“Help me heal” back in Aleppo to face drugs

  • 2016/04/10
  • 11:09 am

Printed Edition ‖ No.: 216

Enab Baladi – Aleppo

Earlier this April, the campaign “Help me heal” – the second of its kind in Aleppo – was launched under the slogan “hand in hand to build a drug-clean society”. On Monday, 4th, the people responsible of the campaign organized an awareness lecture in order to publicize the danger and harms of drugs.

Mohammad Kahil, also known as “Abu Jaafar”, director of forensic medicine in Aleppo and director of the campaign explained to Enab Baladi that the campaign aims at “preventing the drugs supply to the liberated areas which the regime seeks to drown with in order to kill Man and his humanity.”

According to Kahil, the campaign will end early next May and will include many activities; most importantly are awareness seminars, street and wall posters, leaflets (brochures) to be distributed on the streets in addition to billboards on the main streets showing the harmful effects of drugs.

The campaign targets everyone including military

According to the director of the campaign, it targets all the citizens and school students in the liberated areas, especially the young adults, in addition to the military on fronts.

Joud Akraa’, an activist in the campaign, says the campaign takes place at this time “because the regime tends to vastly promote for drugs in the liberated area”. She adds saying; the campaign will include schools, institutions and associations, “we will continue in order to achieve the outcome that we set off for.”

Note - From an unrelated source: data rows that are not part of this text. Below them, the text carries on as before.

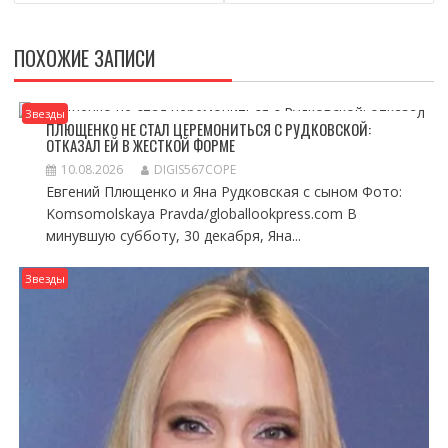
ПОХОЖИЕ ЗАПИСИ
Звезды
ПЛЮЩЕНКО НЕ СТАЛ ЦЕРЕМОНИТЬСЯ С РУДКОВСКОЙ:
ОТКАЗАЛ ЕЙ В ЖЕСТКОЙ ФОРМЕ
10.08.2026
DIGIS567COPE
Евгений Плющенко и Яна Рудковская с сыном Фото:
Komsomolskaya Pravda/globallookpress.com В
минувшую субботу, 30 декабря, Яна...
Звезды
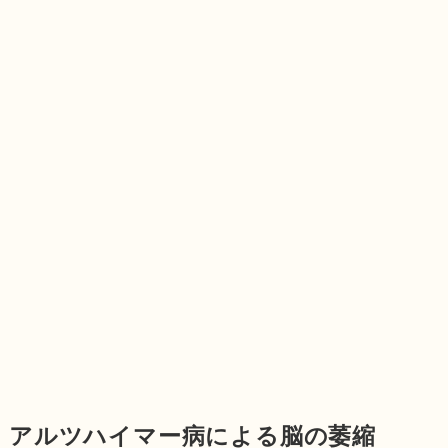
アルツハイマー病による脳の萎縮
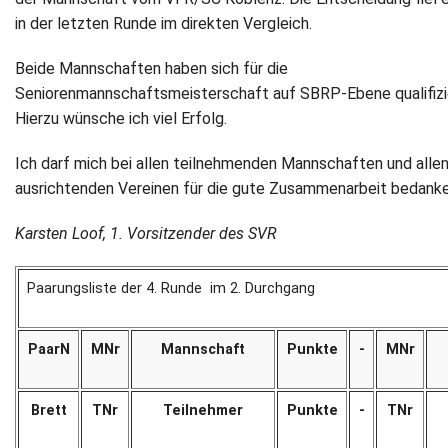
in der letzten Runde im direkten Vergleich.
Newsletter
Beide Mannschaften haben sich für die
Kontakt
Seniorenmannschaftsmeisterschaft auf SBRP-Ebene qualifizi
Hierzu wünsche ich viel Erfolg.
Impressum
Ich darf mich bei allen teilnehmenden Mannschaften und alle
Datenschutz
ausrichtenden Vereinen für die gute Zusammenarbeit bedanke
Karsten Loof, 1. Vorsitzender des SVR
Paarungsliste der 4. Runde im 2. Durchgang
PaarN
MNr
Mannschaft
Punkte
-
MNr
Brett
TNr
Teilnehmer
Punkte
-
TNr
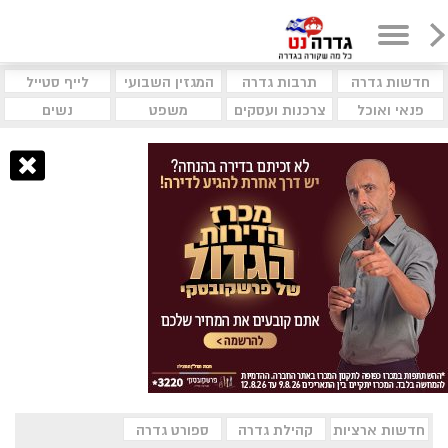
חדשות גדרה
תרבות גדרה
המגזין השבועי
לייף סטייל
פנאי ואוכל
צרכנות ועסקים
משפט
נשים
חדשות ארציות
קהילת גדרה
ספורט גדרה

An awareness seminar in Aleppo city council

The events of the campaign commenced with the participation of Liberal Lawyers Board and the Health Directorate of Aleppo, and in cooperation of the “freemen of Palmyra prison”, “Advocacy of the oppressed”, in addition to the Global Development Foundation of “Othman Bn Affan” and the charity of “Joud”.

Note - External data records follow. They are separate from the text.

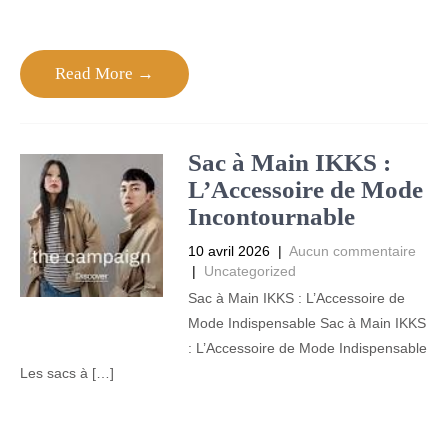
Read More →
Sac à Main IKKS :
L’Accessoire de Mode
Incontournable
10 avril 2026
|
Aucun commentaire
|
Uncategorized
Sac à Main IKKS : L’Accessoire de
Mode Indispensable Sac à Main IKKS
: L’Accessoire de Mode Indispensable
Les sacs à […]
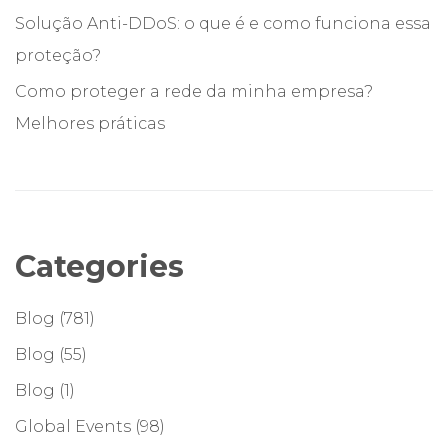
Solução Anti-DDoS: o que é e como funciona essa
proteção?
Como proteger a rede da minha empresa?
Melhores práticas
Categories
Blog
(781)
Blog
(55)
Blog
(1)
Global Events
(98)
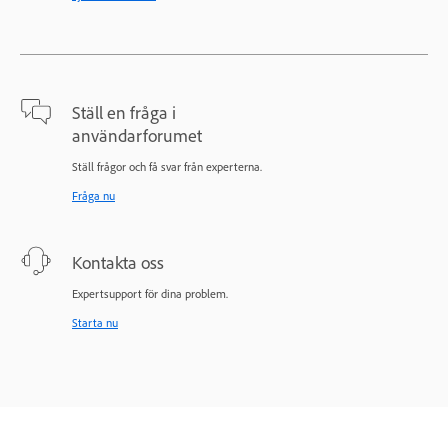
Ställ en fråga i
användarforumet
Ställ frågor och få svar från experterna.
Fråga nu
Kontakta oss
Expertsupport för dina problem.
Starta nu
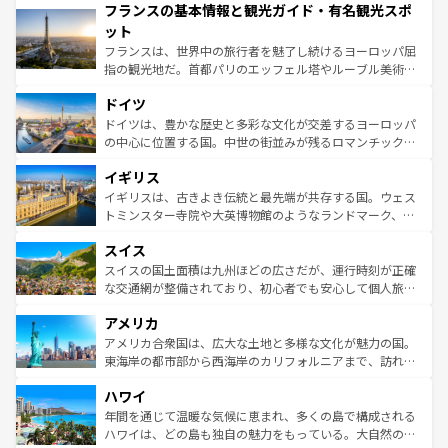
フランスの基本情報と観光ガイド・有名観光スポ
ませてくれるイタリアで、忘れられない旅をしてみよう！
文化が根付くこの国では、情熱的なフラメンコ、熱気あふ
なお、新着のイタリア情報は
コンテンツ一覧
を参照してほ
れる闘牛、そして美味しいタパスが生活の一部となってい
ット
しい。
る。首都マドリードの洗練された雰囲気や、バルセロナの
フランスは、世界中の旅行者を魅了し続けるヨーロッパ屈
アートに溢れた街角から、地方では古代ローマ遺跡や中世
指の観光地だ。首都パリのエッフェル塔やルーブル美術館
の城塞都市、穏やかなビーチリゾートまで多彩な表情を見
といった象徴的なスポットから、田舎町の古風な美しさま
せる。地方によって風土や気候が異なるスペインはその個
ドイツ
で、幅広い魅力が詰まっている。華麗な宮殿、歴史的な大
性で訪れる人を魅了する。 なお、新着のスペイン情報は
コ
聖堂、美しいビーチ、そして豊かな自然が、訪れる者を心
ドイツは、豊かな歴史と多彩な文化が交差するヨーロッパ
ンテンツ一覧
を参照してほしい。
から魅了する。また、フランスは美食の国としても知ら
の中心に位置する国。中世の街並みが残るロマンチック街
れ、フランス料理はユネスコ無形文化遺産にも登録されて
道から、未来を先取りするようなモダンな都市まで多様な
イギリス
いる。シャンパンの発祥地であるランス、プロヴァンスの
顔を持つこの国は、どこを歩いても飽きることがない。ベ
香り高いラベンダー畑など、多彩な楽しみ方が可能だ。さ
ルリンの文化的活気、バイエルン州のアルプスの絶景、そ
イギリスは、古きよき伝統と最先端が共存する国。ウェス
らに、パリ以外の地域にも魅力が溢れており、どの街角に
してライン川沿いのワイン畑といった風景は必見。ビール
トミンスター寺院や大英博物館のようなランドマーク、歴
も豊かな歴史と文化が息づいている。パリ以外の個性あふ
とソーセージを味わいながら地元の人と過ごす楽しい時間
史ある大学都市、美しい丘陵地帯や牧歌的な風景など、エ
れる地方に足を運ぶとそれぞれで全く異なる文化を体験で
スイス
は、お酒好きな人にはぜひ体験してほしい。 なお、新着の
リアごとに異なる魅力がある。また、優雅なアフタヌーン
きるだろう。 なお、新着のフランス情報は
コンテンツ一覧
ドイツ情報は
コンテンツ一覧
を参照してほしい。
ティー、ビール好きにはたまらない英国パブ、サッカー観
スイスの国土面積は九州ほどの広さだが、運行時刻が正確
を参照してほしい。
戦など、本場だからこそできる体験も豊富。イギリスを旅
な交通網が整備されており、初心者でも安心して個人旅行
して楽しみつくそう。 なお、新着のイギリス情報は
コンテ
を楽しめる。日本同様に時刻表どおりの旅が可能だ。中世
アメリカ
ンツ一覧
を参照してほしい。
の建物がそのまま残る町や、スイスならではのユニークな
博物館もあり、アルプス観光だけでなく町歩きも満喫する
アメリカ合衆国は、広大な土地と多様な文化が魅力の国。
ことができる。国民の所得が高いため物価も高いが、旅行
東海岸の都市部から西海岸のカリフォルニアまで、訪れる
者向けの交通パス提供のサービスもあり、うまく活用すれ
場所ごとに異なる風景と体験が待っている。ニューヨーク
ハワイ
ば市内交通費無料で観光を楽しむこともできる。 なお、新
のような巨大都市は、観光、ショッピング、エンターテイ
着のスイス情報は
コンテンツ一覧
を参照してほしい。
ンメントが詰まった刺激的なスポットだ。一方、アメリカ
年間を通じて温暖な気候に恵まれ、多くの島で構成される
西部には大自然が広がり、グランドキャニオンやイエロー
ハワイは、どの島も独自の魅力をもっている。大自然の神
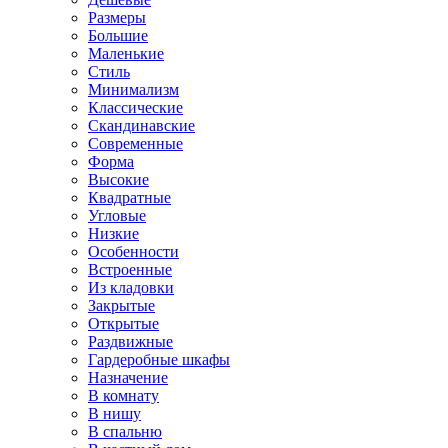
Размеры
Большие
Маленькие
Стиль
Минимализм
Классические
Скандинавские
Современные
Форма
Высокие
Квадратные
Угловые
Низкие
Особенности
Встроенные
Из кладовки
Закрытые
Открытые
Раздвижные
Гардеробные шкафы
Назначение
В комнату
В нишу
В спальню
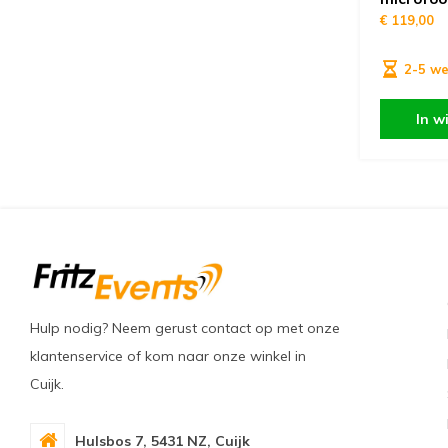
€ 119,00
2-5 w
In w
Hulp nodig? Neem gerust contact op met onze
klantenservice of kom naar onze winkel in
Cuijk.
Hulsbos 7, 5431 NZ, Cuijk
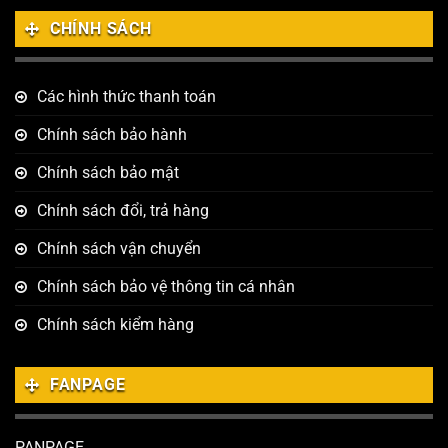
CHÍNH SÁCH
Các hình thức thanh toán
Chính sách bảo hành
Chính sách bảo mật
Chính sách đổi, trả hàng
Chính sách vận chuyển
Chính sách bảo vệ thông tin cá nhân
Chính sách kiểm hàng
FANPAGE
PANPAGE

The campaign’s first awareness seminar was held in the office of Aleppo city council in the presence of all participants in the liberated areas, as a number of Shaaria’ people (people who study the legislation of Islam) such as; Sheikh Abdul Kadir Falaas and Mohammad Hallak lectured talking about the moral and religious aspect of prohibiting drugs and alcohol.

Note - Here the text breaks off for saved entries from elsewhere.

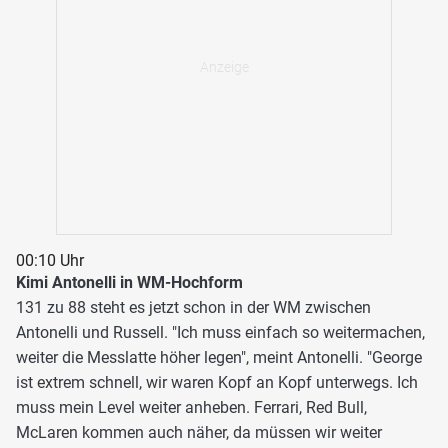
00:10 Uhr
Kimi Antonelli in WM-Hochform
131 zu 88 steht es jetzt schon in der WM zwischen
Antonelli und Russell. "Ich muss einfach so weitermachen,
weiter die Messlatte höher legen", meint Antonelli. "George
ist extrem schnell, wir waren Kopf an Kopf unterwegs. Ich
muss mein Level weiter anheben. Ferrari, Red Bull,
McLaren kommen auch näher, da müssen wir weiter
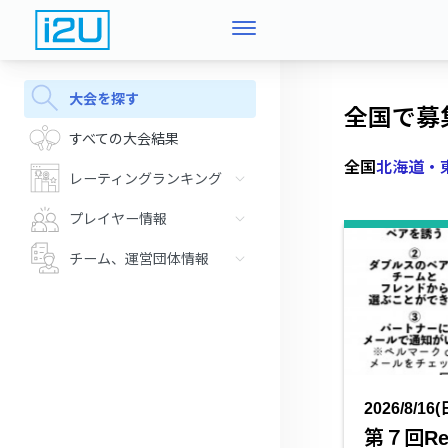
大会を探す
全国で募
すべての大会結果
全国
北海道・
レーティングランキング
プレイヤー情報
チーム、運営団体情報
2026/8/16(
第７回R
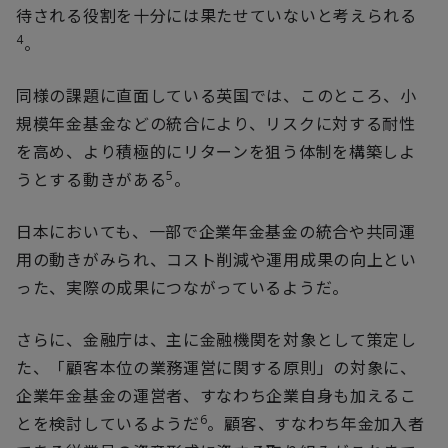
待される役割を十分には果たせていないと考えられる
4
。
同様の課題に直面している英国では、このところ、小
規模年金基金などの統合により、リスクに対する耐性
を高め、より積極的にリターンを狙う体制を構築しよ
5
うとする動きがある
。
日本においても、一部で企業年金基金の統合や共同運
用の動きがみられ、コスト削減や運用成果の向上とい
った、実際の成果につながっているようだ。
さらに、金融庁は、主に金融機関を対象として策定し
た、「顧客本位の業務運営に関する原則」の対象に、
企業年金基金の運営者、すなわち企業自身も加えるこ
6
とを検討しているようだ
。顧客、すなわち年金加入者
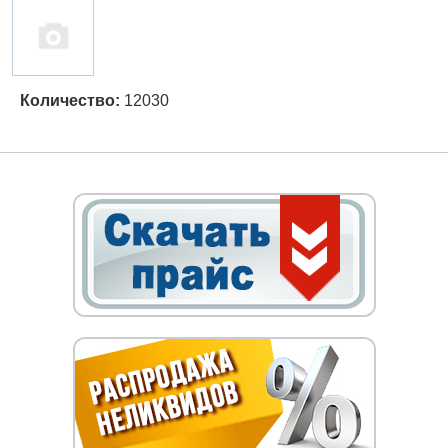
Количество:
12030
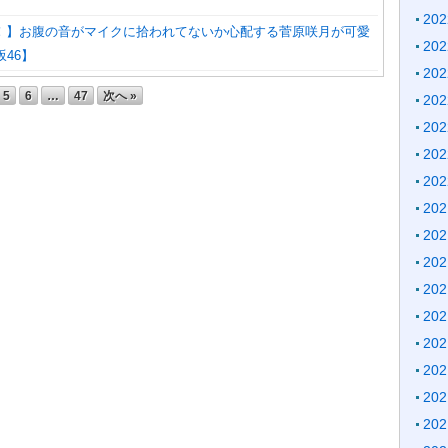
20
！】お腹の音がマイクに拾われてないか心配する菅原咲月が可愛
20
坂46】
20
5
6
…
47
次へ »
20
20
20
20
20
20
20
20
20
20
20
20
20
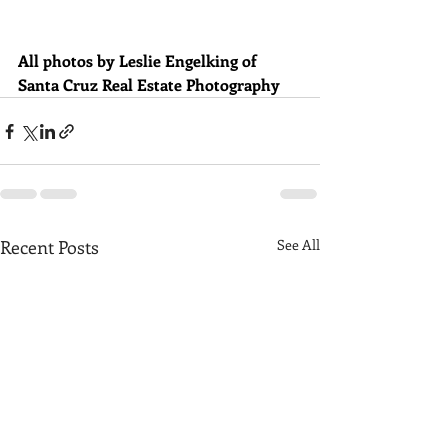
All photos by Leslie Engelking of 
Santa Cruz Real Estate Photography
Recent Posts
See All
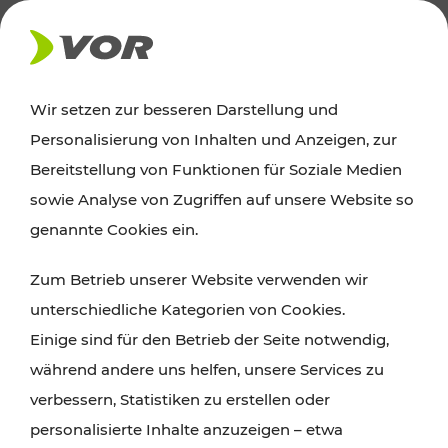
AKTUELLES
Wir setzen zur besseren Darstellung und
Personalisierung von Inhalten und Anzeigen, zur
News
Bereitstellung von Funktionen für Soziale Medien
sowie Analyse von Zugriffen auf unsere Website so
Alle wichtigen Meldungen zu Fahrplanänderungen,
genannte Cookies ein.
Verkehrsmeldungen oder aktuellen Projekten
Zum Betrieb unserer Website verwenden wir
finden Sie hier im Überblick.
unterschiedliche Kategorien von Cookies.
Einige sind für den Betrieb der Seite notwendig,
während andere uns helfen, unsere Services zu
verbessern, Statistiken zu erstellen oder
personalisierte Inhalte anzuzeigen – etwa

Doctor Abdul Razzaq Darwish, director of blood bank and representative of Health Directorate in the temporary government, lectured on the harmful effects of drugs. He explained to Enab Baladi that “the essential fear at the moment is in addiction due to the medicine-use abuse with no medical supervision and the lack of medical qualifications in the liberated areas.”

Darwish considers what was mentioned above reasons that caused gaps in each of the medical, judicial and security fields, pointing to the directorate’s task with the cooperation of all the campaign’s participants which is “to control this case through raising awareness at all levels”. The directorate operates through the pharmacological supervision board and continues to carry on its role in the treatment phase through its institutions that spread in Aleppo and take care of current addicts, according to Darwish.

Lawyer Abdul Monem Kashkash talked through the seminar about the penalties sentenced to each of the addicted, drug dealer and drug supplier, considering that the board has a significant role as it gathers a huge number of lawyers who try to familiarize people with the legal affairs.

In his interview with Enab Baladi, Kashkash draws the attention to the importance of educating people about the penalties of the drug dealers and the legal status of the drug suppliers, “in an attempt to expose the methods that the regime uses to spread the drugs in the area.”

During November 2014, the city of Aleppo and its countryside witnessed a campaign against drugs under the same name. The Forensic Medical division established on its own a small rehab center to treat addicts, but the work was stopped as the project did not get enough support.